#### Source records

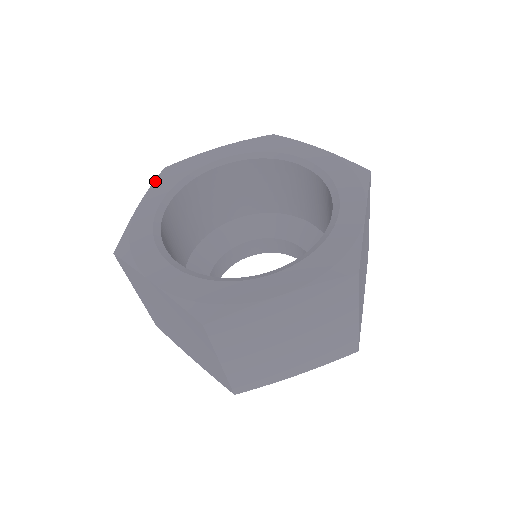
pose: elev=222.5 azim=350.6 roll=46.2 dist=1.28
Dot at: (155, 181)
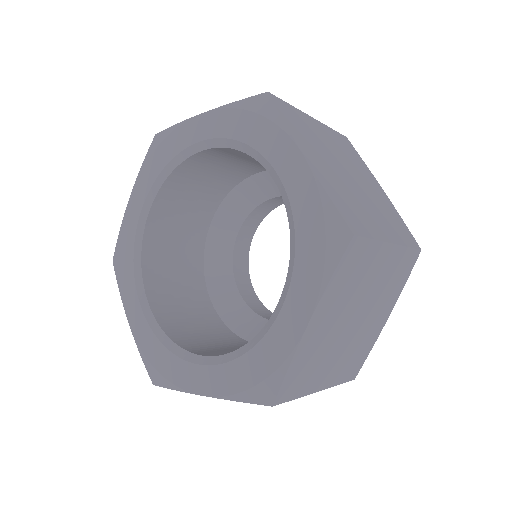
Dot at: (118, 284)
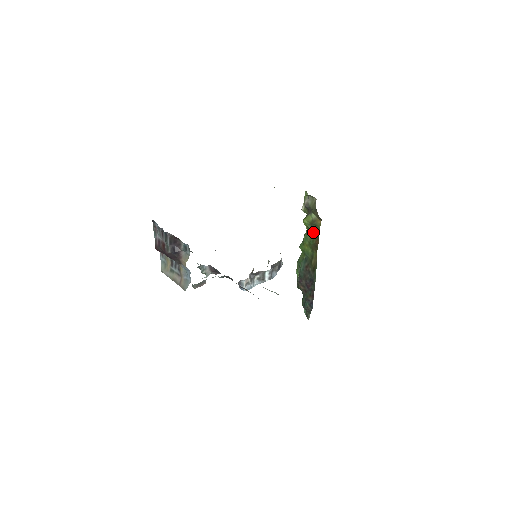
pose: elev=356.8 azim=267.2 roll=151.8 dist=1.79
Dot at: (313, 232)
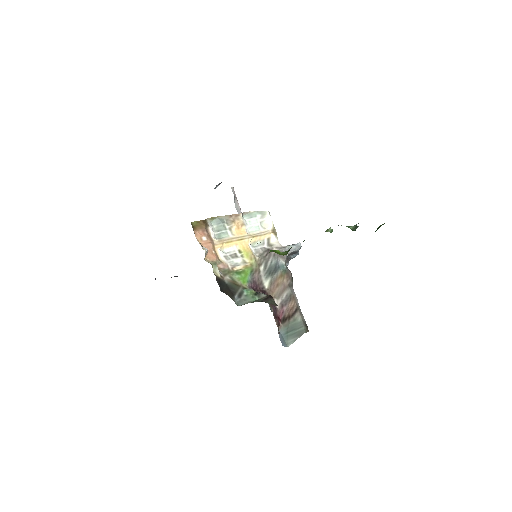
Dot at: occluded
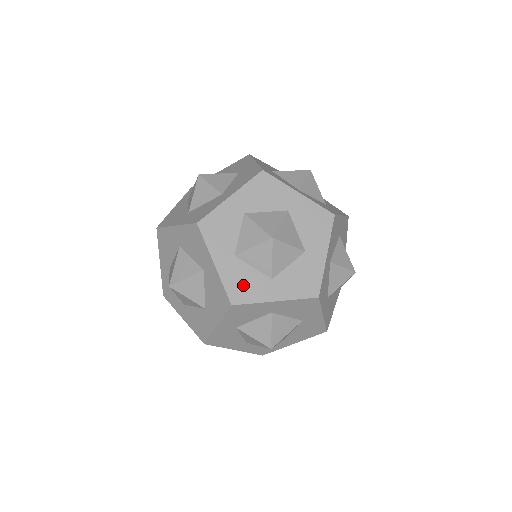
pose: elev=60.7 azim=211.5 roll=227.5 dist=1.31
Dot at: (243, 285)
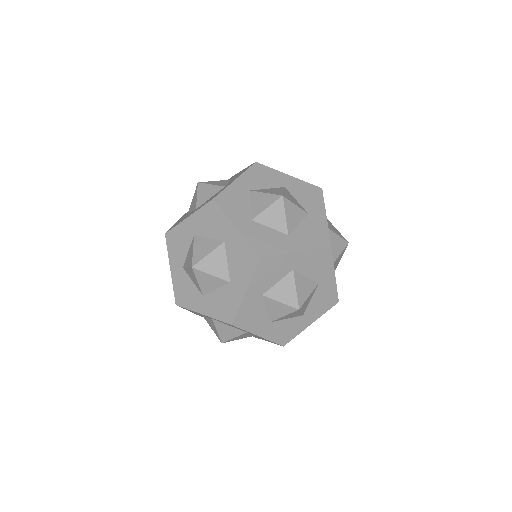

########
#### Source records

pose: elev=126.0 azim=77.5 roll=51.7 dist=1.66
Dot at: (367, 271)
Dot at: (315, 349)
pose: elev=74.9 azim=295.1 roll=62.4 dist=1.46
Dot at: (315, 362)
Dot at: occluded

########

Reproduce the lines in the dataset excerpt above word for word, starting at the line that contains "pose: elev=60.7 azim=211.5" and ending after the line that contains "Dot at: (243, 285)".

pose: elev=60.7 azim=211.5 roll=227.5 dist=1.31
Dot at: (243, 285)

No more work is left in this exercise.